24Aparicio (2017) has criticized the lack of attention that research has paid to mechanisms of self-execution of rights. Consequently, it might be interesting to recall the existing lines of exclusion in the access to court. As Mattei (2011: 5) has noted: “Furthermore, it has always been problematic for the commons to find someone that would represent them in court, by suing those who tried to seize them. Both historically and today, those who benefit most from the commons are not ‘owners’ in the technical sense, but usually poor farmers (or today young internet surfers) with no means of getting into the court system”.

25See Gómez Isa (2011) and Calvo García (2016) about how this hierarchy has worked in recent contexts of economic crises.

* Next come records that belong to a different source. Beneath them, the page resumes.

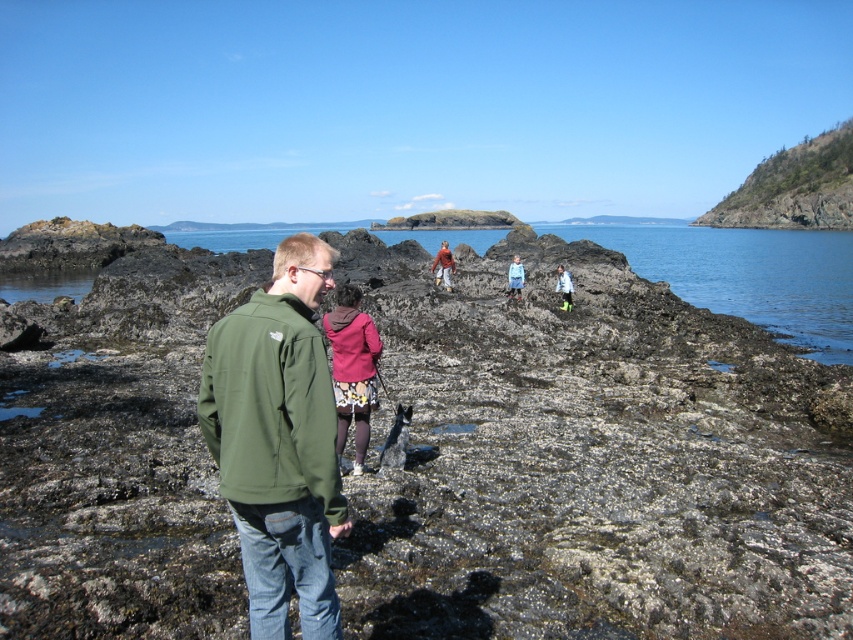
You are standing at the point marked by the coordinates point (444, 266) in the image. Looking around, you see a person in a green jacket and jeans and another in a red top and patterned skirt. Which direction should you face to see the person in the red top and patterned skirt?

The point (444, 266) marks the location of the matte red sweater at center. Since the person in the red top and patterned skirt is described as being closer to the center, facing towards the center of the image would allow you to see them.

You are a photographer trying to capture a photo of the coastal scene. You notice the matte red sweater at center and the light blue rubber boots at center. Which object is wider in the image?

The matte red sweater at center is wider than the light blue rubber boots at center according to the description.

You are standing at the edge of the rocky shoreline and want to pick up an item from the ground. The matte red sweater at center and the light blue rubber boots at center are both in your line of sight. Which item is farther away from you?

The matte red sweater at center is 6.81 meters away from the light blue rubber boots at center. Since both items are at the center, their distance from you depends on their positions relative to each other. However, the question asks which is farther from you, but the given information only specifies their distance from each other. Without knowing your exact position relative to both, we cannot determine which is farther away based on the provided data.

26As Vercellone et al. (2015: 31) state: “the increase in the part of capital called intangible is closely linked to the development of the institutions and collective services of welfare. In particular, it should in fact be emphasised how is actually the expansion of the collective welfare services that has allowed the development of mass education, carrying out a key role in the formation of what we can call collective intelligence or widespread intellectuality: it is in fact the latter, widespread intellectuality that explains the most significant part of the increase in the capital referred to as intangible which, as is emphasised, today represents the essential element of a territory’s potential growth and competitiveness”.

27The Spanish gender gap in retirement pensions has reached 34.6%, which means that women earn on average almost €6,000 less per year than men per year for this item (UGT, 2019).

28See Laval and Dardot (2015: 524): “politics of the common aims at the reorganization of the social by substituting use rights for the principle of property as the juridical lever of social and political transformation”.